Second, God’s love prompted him to action. In fact, it led him to exceedingly sacrificial action: He freely gave his only Son! I have two sons, but if I were called upon to give up either one of them, it would surely break my heart. In Old Testament times, Abraham was called to give up Isaac, his “only son,” though God spared him at the last minute and provided a substitute offering (Gn. 22:1–14; cf. Heb. 11:17–19). By giving his only Son, God gave the most precious thing he had.

Third, God’s redemptive rescue mission through his Son was successful and effective. At the cross, Jesus cried out, Tetelestai! “It is finished!” (Jn 19:30). By giving his life as a sinless substitute—as an expression of God’s perfect love for sinful, rebellious, and morally dark humanity—Jesus completed his saving mission. This mission was dangerous and costly, but ultimately rewarding and exceedingly God-glorifying.

The mission of love

For those of us who have believed in God’s Son, our life is in him. As John elaborates in his first letter, “In this the love of God was made manifest among us, that God sent his only Son into the world, so that we might live through him” (1 Jn 4:9). If we place our trust in the Son, we live through him!

However, we can take no credit for entering into this new life: “In this is love, not that we have loved God but that he loved us and sent his Son to be the propitiation for our sins” (v. 10).

Before we could love God, he first had to love us. But then, John takes things a decisive step further: “Beloved, if God so loved us, we also ought to love one another” (v. 11). He finishes his thought by adding, “No one has ever seen God; if we love one another, God abides in us and his love is perfected in us” (v. 12; cf. Jn 1:18).

Here, then, is John’s big thought: By loving one another, we can make the invisible God visible to those around us! No one has ever seen God, but people can see him by our love!

You’ve heard it said, “Love God, love others.” But I say to you, in John’s words, “We love because he first loved us” (1 Jn 4:19). As Jesus told his followers, “Greater love has no one than this, that someone lay down his life for his friends” (Jn 15:13). And now that Jesus has given his very life for us out of love for the world, he gives all his followers a “new commandment”—“that you love one another: just as I have loved you, you also are to love one another” (Jn 13:34).

The Mark of a Disciple

In fact, love for others, especially other believers, is the mark of the true disciple of Christ: “By this all people will know that you are my disciples, if you have love for one another” (Jn 13:35).

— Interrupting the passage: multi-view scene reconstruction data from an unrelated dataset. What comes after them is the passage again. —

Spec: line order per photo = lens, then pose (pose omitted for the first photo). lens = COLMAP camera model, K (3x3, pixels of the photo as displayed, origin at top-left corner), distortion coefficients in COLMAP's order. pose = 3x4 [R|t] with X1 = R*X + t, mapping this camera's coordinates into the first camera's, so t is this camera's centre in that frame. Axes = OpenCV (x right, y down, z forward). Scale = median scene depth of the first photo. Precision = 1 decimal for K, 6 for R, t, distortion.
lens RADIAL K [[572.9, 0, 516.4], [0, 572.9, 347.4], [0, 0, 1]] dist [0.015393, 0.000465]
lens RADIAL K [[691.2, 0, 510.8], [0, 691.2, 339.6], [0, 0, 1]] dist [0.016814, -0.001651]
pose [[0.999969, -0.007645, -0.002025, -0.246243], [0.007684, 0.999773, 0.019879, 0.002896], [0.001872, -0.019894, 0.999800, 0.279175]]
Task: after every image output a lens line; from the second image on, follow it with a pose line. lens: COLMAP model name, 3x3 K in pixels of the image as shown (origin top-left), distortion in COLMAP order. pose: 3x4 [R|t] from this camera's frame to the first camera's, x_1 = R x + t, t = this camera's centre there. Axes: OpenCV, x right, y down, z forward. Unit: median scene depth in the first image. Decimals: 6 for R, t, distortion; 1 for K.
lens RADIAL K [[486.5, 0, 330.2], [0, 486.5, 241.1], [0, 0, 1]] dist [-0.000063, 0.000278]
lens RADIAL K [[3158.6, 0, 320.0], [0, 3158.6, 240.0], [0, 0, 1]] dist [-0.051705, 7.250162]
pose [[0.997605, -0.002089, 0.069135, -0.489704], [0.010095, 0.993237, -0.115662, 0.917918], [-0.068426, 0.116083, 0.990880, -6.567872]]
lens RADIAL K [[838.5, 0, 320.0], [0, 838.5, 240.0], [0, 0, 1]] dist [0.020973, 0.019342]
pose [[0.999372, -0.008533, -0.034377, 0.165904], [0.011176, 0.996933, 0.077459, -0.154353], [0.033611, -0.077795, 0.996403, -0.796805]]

In his work Mark of the Christian, the great apologist Francis Schaeffer affirmed, “All men bear the image of God. They have value, not because they are redeemed, but because they are God’s creation in God’s image” (p. 184). He added, “Modern man, who has rejected this, has no clue as to who he is, and because of this he can find no real value for himself or for other men. Hence, he downgrades the value of other men and produces the horrible thing we face today—a sick culture in which men treat men as inhuman, as machines. As Christians, however, we know the value of men.” He continues, “All men are our neighbors…because they are made in the image of God. Therefore, they are to be loved even at great cost.”

Conversely, however, Schaeffer warns, if believers don’t love one another and all people made in the image of God, then the world will likely conclude that God did not send his Son. The “final apologetic,” therefore, calls for us to live in such a way that we proclaim the gospel by our love and by taking loving action toward a world that is languishing in spiritual and moral darkness apart from Christ. Schaeffer’s conclusion is worth quoting in full:

What then shall we conclude but that as the Samaritan loved the wounded man, we as Christians are called upon to love all men as neighbors, loving them as ourselves. Second, that we are to love all true Christian brothers in a way that the world may observe. This means showing love to our brothers in the midst of our differences—great or small—loving our brothers when it costs us something, loving them even under times of tremendous emotional tension, loving them in a way the world can see. In short, we are to practice and exhibit the holiness of God and the love of God, for without this we grieve the Holy Spirit (p. 204).

In our own context, we will do well to listen to Schaeffer’s timeless words which, in turn, echo those of the Lord Jesus Christ himself: “Love—and the unity it attests to—is the mark Christ gave Christians to wear before the world. Only with this mark may the world know that Christians are indeed Christians and that Jesus was sent by the Father.”

Rather than wearing spiritual masks, let us therefore exhibit the marks of the true Christian—none of which is greater than Christlike, redeeming, and forbearing love.